Nesta obra, Camus nos faz refletir sobre a dualidade de pensamentos antagônicos de seus dois personagens a respeito do mesmo assunto: terrorismo. Com Stepan, vimos um terrorista ávido, absorto, imerso em suas próprias convicções e alheio a tudo o que está ao seu redor, agindo por impulso e, acima de tudo, mergulhado em suas paixões e emoções, procurando a todo custo à libertação de seu povo das garras tirânicas do grão-duque, mesmo que para isso a dor e a tristeza sejam apresentadas ao povo russo, ainda que de forma momentânea, mas que por fim trará libertação e a felicidade para as futuras gerações da Rússia. Em contrapartida, Yanek é um terrorista convicto, racional, procura sempre agir de acordo com os preceitos da razão. Assim como Stepan, ele também busca a libertação do povo russo, só que para Yanek, nem tudo é permitido. As ações que causem dor, sofrimento e solidão devem ser repudiadas, um terrorista deve guiar-se sempre pelo sentimento de honra e de dignidade em busca de seus objetivos. Por isso, Yanek não lançou a bomba na carruagem do grão-duque, quando este estava em companhia dos seus sobrinhos, a fim de evitar a morte de pessoas inocentes o que seria completamente desnecessário e não traria nenhum beneficio a causa da Revolução.

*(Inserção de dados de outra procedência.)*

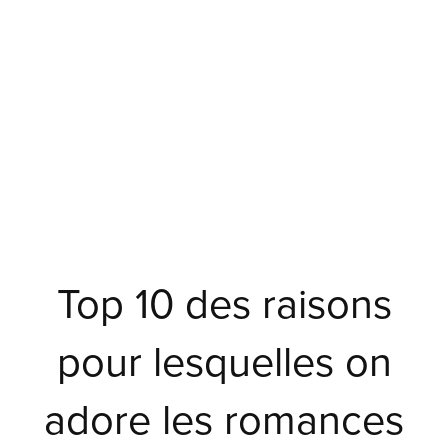
Top 10 des raisons
pour lesquelles on
adore les romances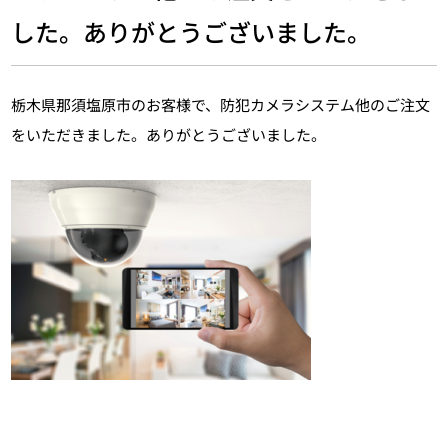
した。ありがとうございました。
栃木県那須塩原市のお客様で、防犯カメラシステム他のご注文
をいただきました。ありがとうございました。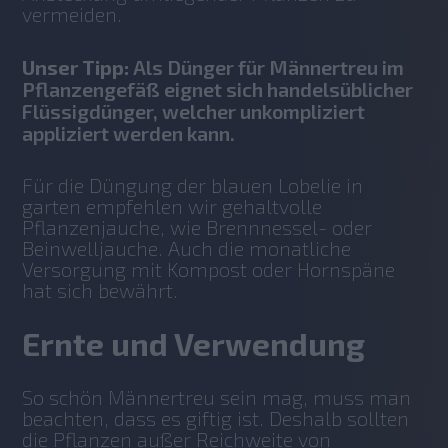
vermeiden. 
Unser Tipp:
Als Dünger für Männertreu im
Pflanzengefäß eignet sich handelsüblicher
Flüssigdünger, welcher unkompliziert
appliziert werden kann.
Für die Düngung der blauen Lobelie in 
garten empfehlen wir gehaltvolle 
Pflanzenjauche, wie Brennnessel- oder 
Beinwelljauche. Auch die monatliche 
Versorgung mit Kompost oder Hornspäne 
hat sich bewährt. 
Ernte und Verwendung
So schön Männertreu sein mag, muss man 
beachten, dass es giftig ist. Deshalb sollten 
die Pflanzen außer Reichweite von 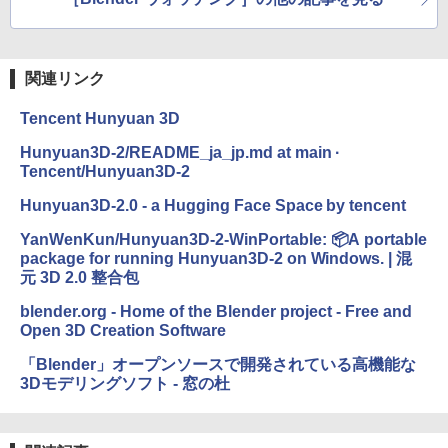
関連リンク
Tencent Hunyuan 3D
Hunyuan3D-2/README_ja_jp.md at main ·
Tencent/Hunyuan3D-2
Hunyuan3D-2.0 - a Hugging Face Space by tencent
YanWenKun/Hunyuan3D-2-WinPortable: 📦A portable
package for running Hunyuan3D-2 on Windows. | 混
元 3D 2.0 整合包
blender.org - Home of the Blender project - Free and
Open 3D Creation Software
「Blender」オープンソースで開発されている高機能な
3Dモデリングソフト - 窓の杜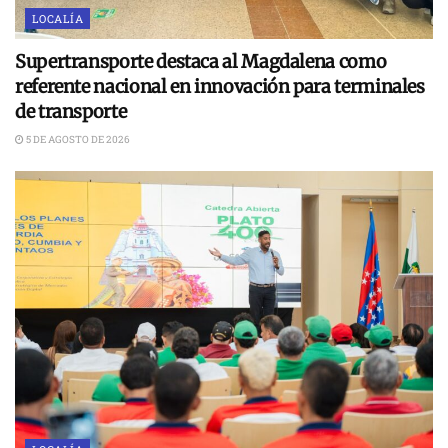
LOCALÍA
Supertransporte destaca al Magdalena como
referente nacional en innovación para terminales
de transporte
5 DE AGOSTO DE 2026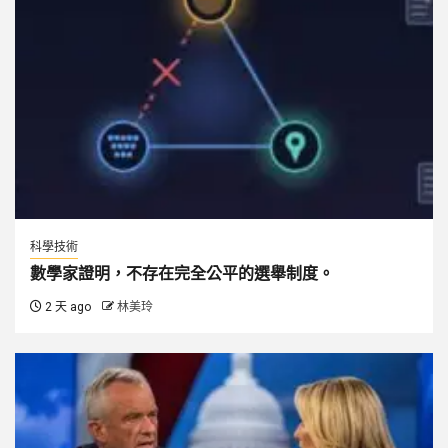
科學技術
數學家證明，不存在完全公平的選舉制度。
2 天 ago
林美玲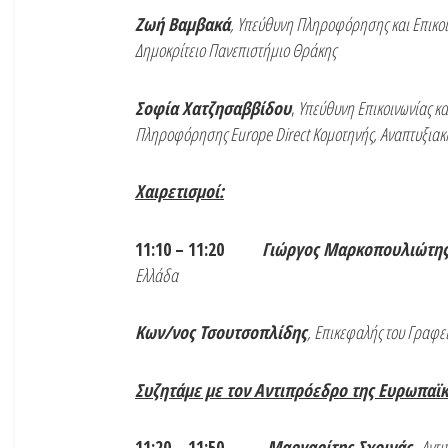
Ζωή Βαμβακά
, Υπεύθυνη Πληροφόρησης και Επικοι
Δημοκρίτειο Πανεπιστήμιο Θράκης
Σοφία Χατζησαββίδου
,
Υπεύθυνη Επικοινωνίας κα
Πληροφόρησης Εurope Direct Κομοτηνής, Αναπτυξιακ
Χαιρετισμοί:
11:10 – 11:20
Γιώργος Μαρκοπουλιώτη
Ελλάδα
Κων/νος Τσουτσοπλίδης
, Επικεφαλής του Γραφε
Συζητάμε με τον Αντιπρόεδρο της Ευρωπαϊ
11:20 – 11:50
Μαργαρίτης Σχοινάς,
Αντι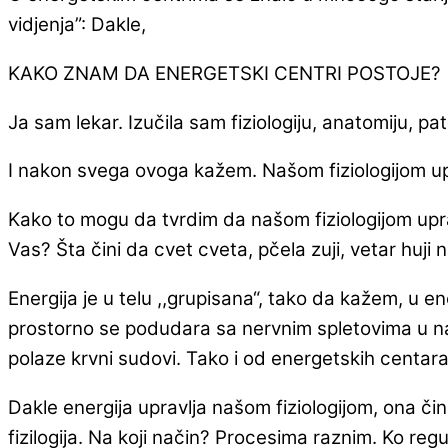
vidjenja”: Dakle,
KAKO ZNAM DA ENERGETSKI CENTRI POSTOJE?
Ja sam lekar. Izučila sam fiziologiju, anatomiju, pa
I nakon svega ovoga kažem. Našom fiziologijom upr
Kako to mogu da tvrdim da našom fiziologijom uprav
Vas? Šta čini da cvet cveta, pčela zuji, vetar huji 
Energija je u telu ,,grupisana“, tako da kažem, u en
prostorno se podudara sa nervnim spletovima u naš
polaze krvni sudovi. Tako i od energetskih centara
Dakle energija upravlja našom fiziologijom, ona čini d
fizilogija. Na koji način? Procesima raznim. Ko reg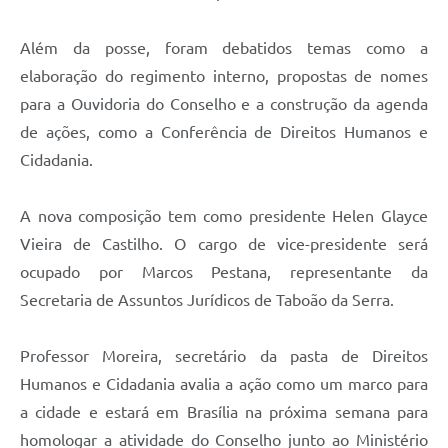
Além da posse, foram debatidos temas como a
elaboração do regimento interno, propostas de nomes
para a Ouvidoria do Conselho e a construção da agenda
de ações, como a Conferência de Direitos Humanos e
Cidadania.
A nova composição tem como presidente Helen Glayce
Vieira de Castilho. O cargo de vice-presidente será
ocupado por Marcos Pestana, representante da
Secretaria de Assuntos Jurídicos de Taboão da Serra.
Professor Moreira, secretário da pasta de Direitos
Humanos e Cidadania avalia a ação como um marco para
a cidade e estará em Brasília na próxima semana para
homologar a atividade do Conselho junto ao Ministério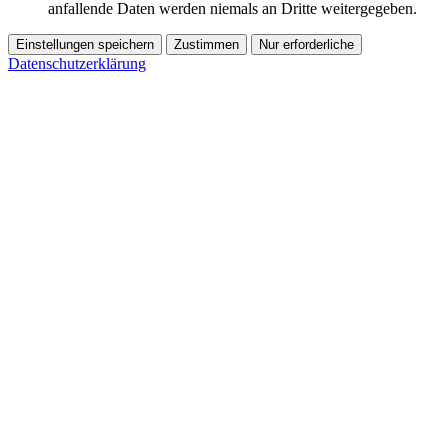
anfallende Daten werden niemals an Dritte weitergegeben.
Einstellungen speichern
Zustimmen
Nur erforderliche
Datenschutzerklärung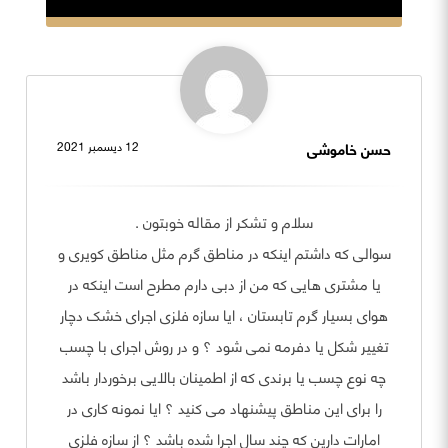
حسن خاموشی
12 ديسمبر 2021
سلام و تشکر از مقاله خوبتون .
سوالی که داشتم اینکه در مناطق گرم مثل مناطق کویری و
یا مشتری هایی که من از دبی دارم مطرح است اینکه در
هوای بسیار گرم تابستان ، ایا سازه فلزی اجرای خشک دچار
تغییر شکل یا دفرمه نمی شود ؟ و در روش اجرای با چسب
چه نوع چسب یا برندی که از اطمینان بالایی برخوردار باشد
را برای این مناطق پیشنهاد می کنید ؟ ایا نمونه کاری در
امارات دارین که چند سال اجرا شده باشد ؟ از سازه فلزی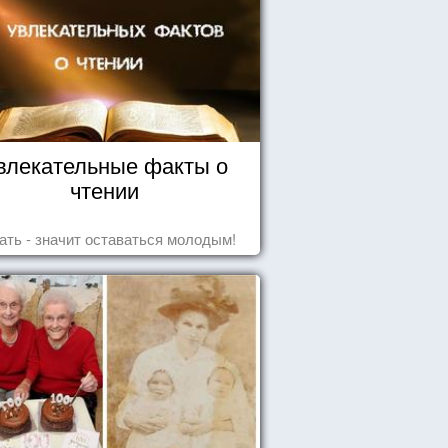
влекательные факты о
чтении
ать - значит оставаться молодым!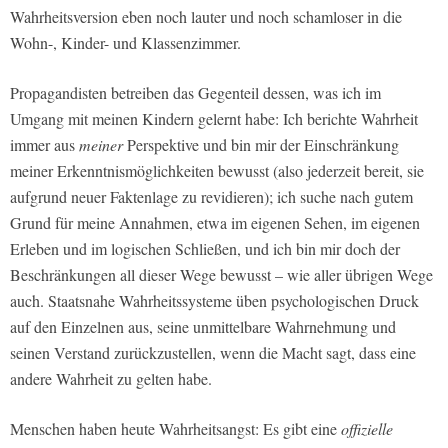
Wahrheitsversion eben noch lauter und noch schamloser in die
Wohn-, Kinder- und Klassenzimmer.
Propagandisten betreiben das Gegenteil dessen, was ich im
Umgang mit meinen Kindern gelernt habe: Ich berichte Wahrheit
immer aus
meiner
Perspektive und bin mir der Einschränkung
meiner Erkenntnismöglichkeiten bewusst (also jederzeit bereit, sie
aufgrund neuer Faktenlage zu revidieren); ich suche nach gutem
Grund für meine Annahmen, etwa im eigenen Sehen, im eigenen
Erleben und im logischen Schließen, und ich bin mir doch der
Beschränkungen all dieser Wege bewusst – wie aller übrigen Wege
auch. Staatsnahe Wahrheitssysteme üben psychologischen Druck
auf den Einzelnen aus, seine unmittelbare Wahrnehmung und
seinen Verstand zurückzustellen, wenn die Macht sagt, dass eine
andere Wahrheit zu gelten habe.
Menschen haben heute Wahrheitsangst: Es gibt eine
offizielle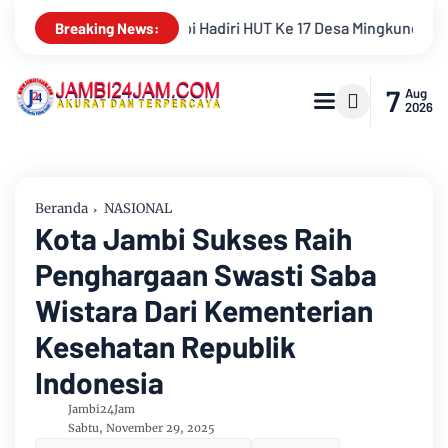
 Mingkung Jaya Ajak Warga Menuju Desa Mandiri 2026
Pemkab
Breaking News:
7
Aug
2026
Beranda
NASIONAL
Kota Jambi Sukses Raih
Penghargaan Swasti Saba
Wistara Dari Kementerian
Kesehatan Republik
Indonesia
Jambi24Jam
Sabtu, November 29, 2025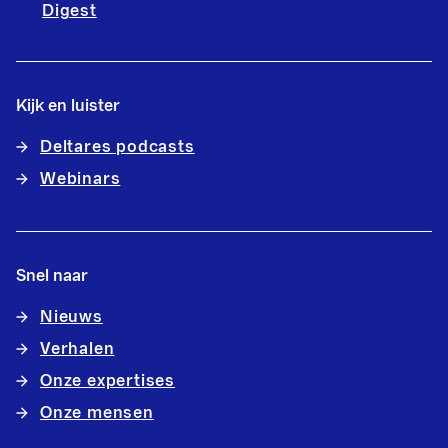
Digest
Kijk en luister
Deltares podcasts
Webinars
Snel naar
Nieuws
Verhalen
Onze expertises
Onze mensen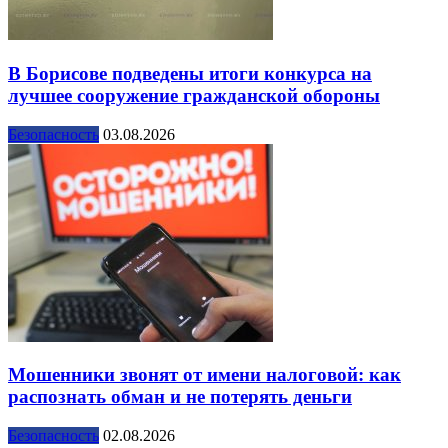
В Борисове подведены итоги конкурса на
лучшее сооружение гражданской обороны
Безопасность
03.08.2026
Мошенники звонят от имени налоговой: как
распознать обман и не потерять деньги
Безопасность
02.08.2026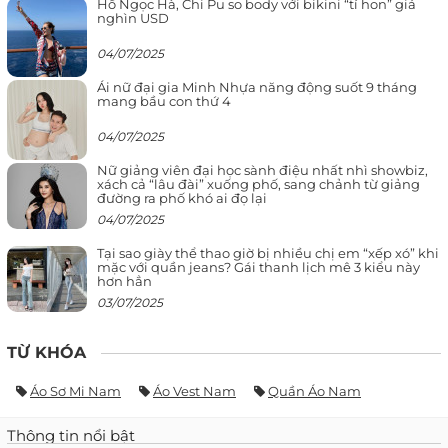
Hồ Ngọc Hà, Chi Pu so body với bikini “tí hon” giá
nghìn USD
04/07/2025
Ái nữ đại gia Minh Nhựa năng động suốt 9 tháng
mang bầu con thứ 4
04/07/2025
Nữ giảng viên đại học sành điệu nhất nhì showbiz,
xách cả “lâu đài” xuống phố, sang chảnh từ giảng
đường ra phố khó ai đọ lại
04/07/2025
Tại sao giày thể thao giờ bị nhiều chị em “xếp xó” khi
mặc với quần jeans? Gái thanh lịch mê 3 kiểu này
hơn hẳn
03/07/2025
TỪ KHÓA
Áo Sơ Mi Nam
Áo Vest Nam
Quần Áo Nam
Thông tin nổi bật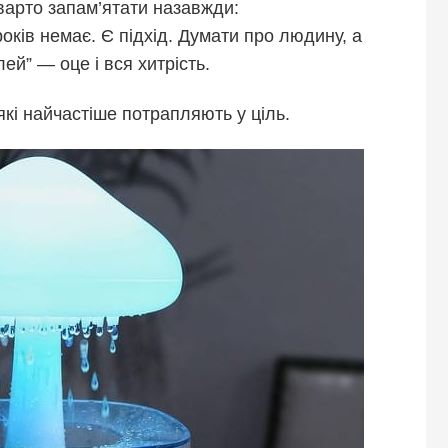
 варто запам’ятати назавжди:
оків немає. Є підхід. Думати про людину, а
ей” — оце і вся хитрість.
які найчастіше потрапляють у ціль.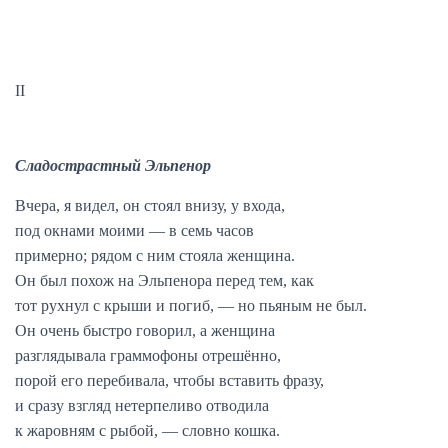
II
Сладострастный Эльпенор
Вчера, я видел, он стоял внизу, у входа,
под окнами моими — в семь часов
примерно; рядом с ним стояла женщина.
Он был похож на Эльпенора перед тем, как
тот рухнул с крыши и погиб, — но пьяным не был.
Он очень быстро говорил, а женщина
разглядывала граммофоны отрешённо,
порой его перебивала, чтобы вставить фразу,
и сразу взгляд нетерпеливо отводила
к жаровням с рыбой, — словно кошка.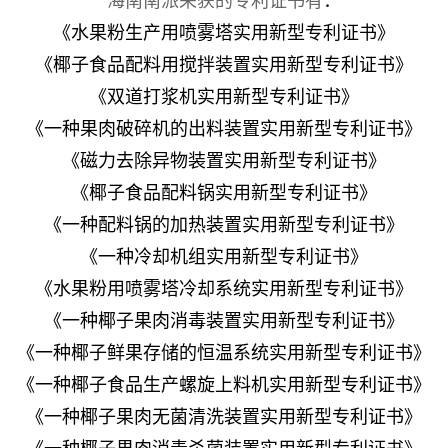
海南南派荣获的专利证书有
：
《水果粉生产用喷雾塔实用新型专利证书》
《椰子食品配料用搅拌装置实用新型专利证书》
《双道打浆机实用新型专利证书》
《一种果肉破碎机的出料装置实用新型专利证书》
《磁力去除异物装置实用新型专利证书》
《椰子食品配料锅实用新型专利证书》
《一种配料锅的加热装置实用新型专利证书》
《一种冷却机组实用新型专利证书》
《水果粉用喷雾塔冷却系统实用新型专利证书》
《一种椰子果肉消毒装置实用新型专利证书》
《一种椰子鲜果存储的恒温系统实用新型专利证书》
《一种椰子食品生产螺旋上料机实用新型专利证书》
《一种椰子果肉无菌清洗装置实用新型专利证书》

Por fim, podemos concluir que o pensamento desenvolvido pelos personagens Stepan e Yanek na Obra Os Justo, podem ser observados hoje em dia, em ações terroristas em todo mundo, no caso de Stepan, podemos citar os ataques terroristas do dia 11 de setembro de 2001, quando aviões foram arremessados em diferentes pontos dos Estados Unidos da América, matando quase 3.000 vítimas, bem como, vários outros atentados, os quais tinham objetivo de protesto e de liberdade, sentimentos legítimos de justiça, no entanto, não levaram em consideração as conseqüências advindas destes ataques, as quais foram deveras negativas para os objetivos propostos. No caso do Yanek, podemos citar, como exemplo, as manifestações de protestos que estão ocorrendo no Egito contra o ditador Hosni Mubarak, há trinta anos no Poder, sendo ele só o alvo das manifestações, apesar da violência, esse tipo de terrorismo tem ganhado apoio de várias partes do mundo porque luta por justiça entrelaço por um sentimento de honra contra o Poder absoluto e arbitrário dos tiranos opressores do mundo. Assim devemos lutar por nossos objetivos, não baixando nunca a cabeça diante de nossos opressores, devemos sim, ao contrário deles, pautar nossas ações pelo mesmo sentimento do personagem Yanek, ou seja, agir com justiça, dignidade e principalmente, com honra.


BIBLIOGRAFIA

Camus, Albert, Os Justos. Tradução de Robson dos Santos, Editora Deriva, Porto Alegre, 2007.